Two level data contrast-CodePudding

Two must levels of data, there are two columns, a list of tags, another column data, hope the two data, the number of the same label if different, to be listed separately?
In a different way to deal with is very slow, may be usage is wrong, is there a better or faster way,

1. The data format below
E39aa0582fb3d25b42a77fb9cb09472d 99

2. Use mysql query directly, running a day don't respond,
SELECT the m1. Tag, m1. Value, value
s2.FROM the main m1 LEFT JOIN sub s2
On the m1. Tag=s2. The tag
Where m1. Value & lt; & gt; S2. The value;

3. With the shell is very slow, the data is the data table is exported to the two text files
#!/bin/bash
While the read the line
Do
NS1=` echo $line | awk '{print $1}' `
NS2=` echo $line | awk '{print $NF}' `
NS3=` grep $NS1 main.
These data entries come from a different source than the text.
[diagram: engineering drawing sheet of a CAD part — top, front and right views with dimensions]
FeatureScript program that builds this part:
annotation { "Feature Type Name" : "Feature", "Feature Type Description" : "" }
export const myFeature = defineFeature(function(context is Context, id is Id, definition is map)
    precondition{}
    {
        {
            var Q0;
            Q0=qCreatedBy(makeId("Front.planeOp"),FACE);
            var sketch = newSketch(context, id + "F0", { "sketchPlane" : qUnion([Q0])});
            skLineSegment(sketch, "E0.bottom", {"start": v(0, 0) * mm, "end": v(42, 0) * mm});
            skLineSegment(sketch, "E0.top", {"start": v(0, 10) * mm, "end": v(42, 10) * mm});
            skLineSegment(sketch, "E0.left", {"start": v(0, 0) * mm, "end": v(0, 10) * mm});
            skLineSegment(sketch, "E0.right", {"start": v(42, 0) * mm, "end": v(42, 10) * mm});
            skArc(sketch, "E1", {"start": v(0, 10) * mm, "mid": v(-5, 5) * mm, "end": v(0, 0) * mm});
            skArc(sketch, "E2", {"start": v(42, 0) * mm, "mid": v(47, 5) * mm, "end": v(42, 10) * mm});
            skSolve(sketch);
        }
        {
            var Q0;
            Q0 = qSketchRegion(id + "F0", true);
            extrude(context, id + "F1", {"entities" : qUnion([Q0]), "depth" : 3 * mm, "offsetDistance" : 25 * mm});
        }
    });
CSV | awk '{print $NF}' `
If [$NS2!=$NS3]
Then
Echo "MSGID=$NS1 SUBSEQ=$NS2 COUNT=$NS3" & gt; & gt; O1. Out
Fi
Echo "MSGID=$NS1"
Done & lt; Sub. CSV

4. Handle very slowly in python
The import re
The import OS

Mainfilename='main. CSV'
Subfilename='sub. CSV'

Mainfile=open (mainfilename, 'r')

Def search1 (searchstr, var1) :
For McOntent mainfile in readlines () :
M=re the.findall (searchstr, McOntent)
If m:
Print (" -- -- ", m, "_")

Subfile=open (subfilename, "r")
Contents=subfile. Readlines ()
For the content in contents:
Tag=content. the split (' \ t ') [0]. Replace (" ", "")
Value=https://bbs.csdn.net/topics/content.split (' \ t ') [1]. The replace (" ", "")
Search1 (value) tag,

CodePudding user response:

High into the air. You do this complexity, it is easy to think of two methods (1) will be ordered two data respectively, and then compared. 2. The two data hash respectively into the dictionary, and then query. The second method code simpler, can get this done in a few lines.